You've seen the shape of this even if you haven't named it. A retry loop runs for an hour. A requirement gets forgotten halfway through implementation. A solution gets built, removed, and rebuilt. A new agent spends thirty minutes rediscovering decisions that were already made an hour earlier. These aren't isolated mistakes. They're forms of operational waste, and traditional manufacturing systems have spent decades trying to catch exactly this kind of thing before it compounds.
What Manufacturing Already Knows
Andon boards exist to surface problems while work is still in progress, not after the shift ends and not after production wraps. While the problem is still recoverable. That idea feels increasingly relevant to AI engineering.
What if we treated AI work as an operational system, where agent activity isn't just output but telemetry? A failing test isn't merely a failing test, it's a signal. Repeated edits to the same files are signals. Reversing decisions is a signal. Expanding scope is a signal. Repeatedly asking for information already sitting in context is a signal. Viewed individually, these events look like noise. Viewed together, they become findings, and findings can drive intervention.
That's the real shift I'm pointing at: not "here's what went wrong yesterday," but "something is drifting right now." Retrospective coaching is useful. Real-time supervision changes outcomes. The goal isn't to understand drift after the fact, it's to interrupt it before the waste compounds.

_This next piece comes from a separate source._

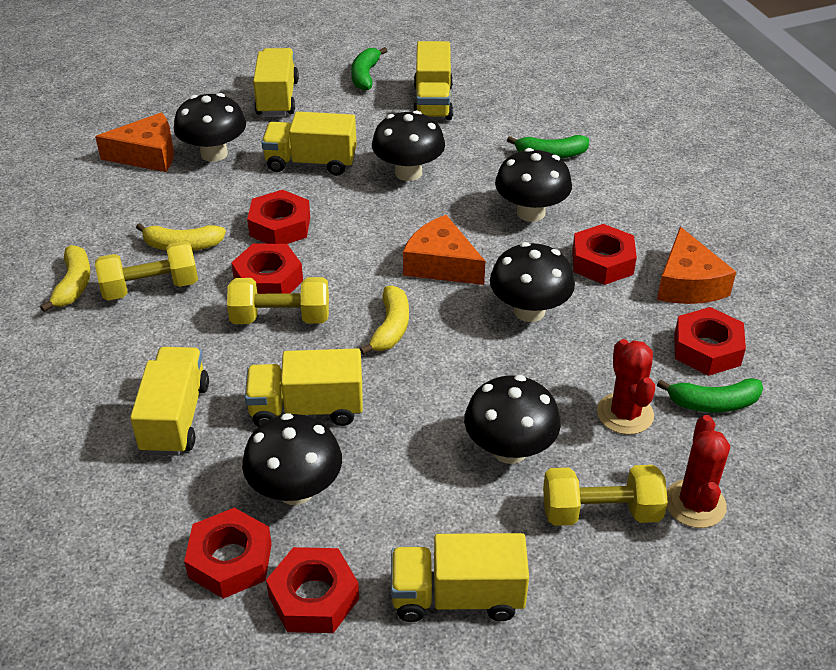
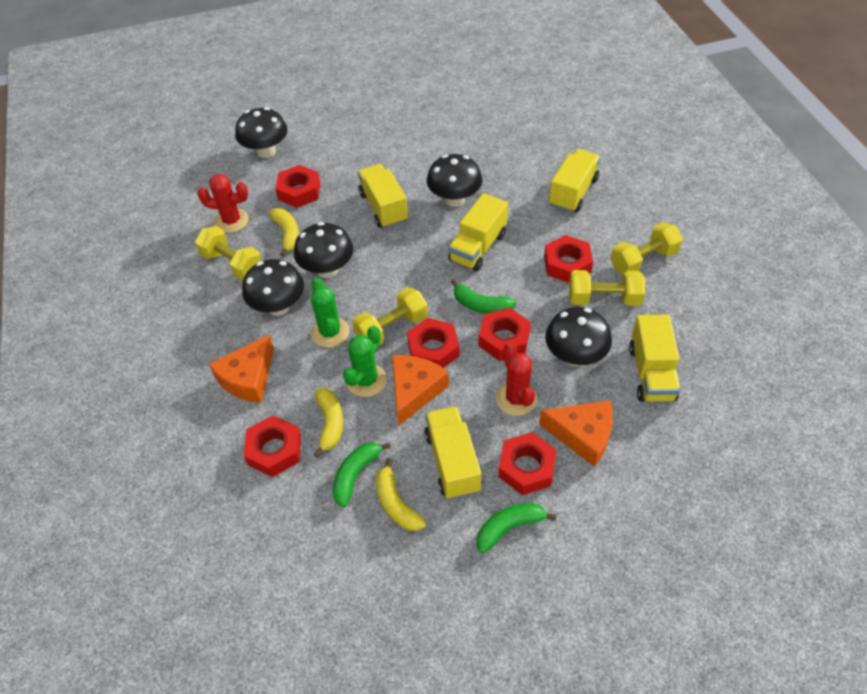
black mushroom: [174,93,246,162] [242,413,342,505] [372,110,445,181] [464,375,561,464] [490,242,575,322] [495,148,572,222] = 6 -> [235,107,288,158] [242,259,304,316] [294,222,354,278] [427,154,482,207] [545,307,612,366] = 5
green cactus: none = 0 -> [311,277,350,347] [343,326,387,397] = 2
yellow dumbbell: [95,241,198,301] [227,277,329,324] [543,465,668,526] = 3 -> [195,226,262,281] [352,287,428,345] [569,270,645,306] [610,222,683,275] = 4
yellow truck: [130,347,209,456] [245,348,363,427] [253,48,299,116] [261,112,357,176] [391,533,529,622] [413,41,453,120] = 6 -> [358,164,408,228] [424,406,481,499] [448,193,508,271] [549,149,601,213] [629,315,681,402] = 5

Holistic Remembers. Andon Watches.
This is the idea behind Andon, which already ships inside Holistic as an experimental add-on. It's incomplete by design right now, but the foundation is there: the pieces needed to start recognizing drift patterns and surfacing findings, not just recording checkpoints.
Holistic asks: "What does the project remember?" Andon asks: "What needs attention right now?" The stronger Holistic gets, the more context Andon has to work with. The more Andon catches, the more valuable Holistic's checkpoints become. One preserves continuity. The other watches for drift. They're two different jobs, and I don't think most tooling right now is doing either one on purpose.
I don't think this is a new agent framework, a memory system, or an orchestration platform. It's operational intelligence for AI work, and I think that's its own category.
Microsoft's Coach analyzes completed sessions and surfaces patterns that would otherwise be easy to miss. That's worth having. But if AI-generated work keeps becoming a bigger share of how software gets built, we won't just need systems that explain the wreckage after the fact. We'll need systems that catch it while it's still just a crack.
Because AI work doesn't fail all at once. It drifts, and drift creates waste. The job of supervision is catching that drift before the work becomes unrecoverable.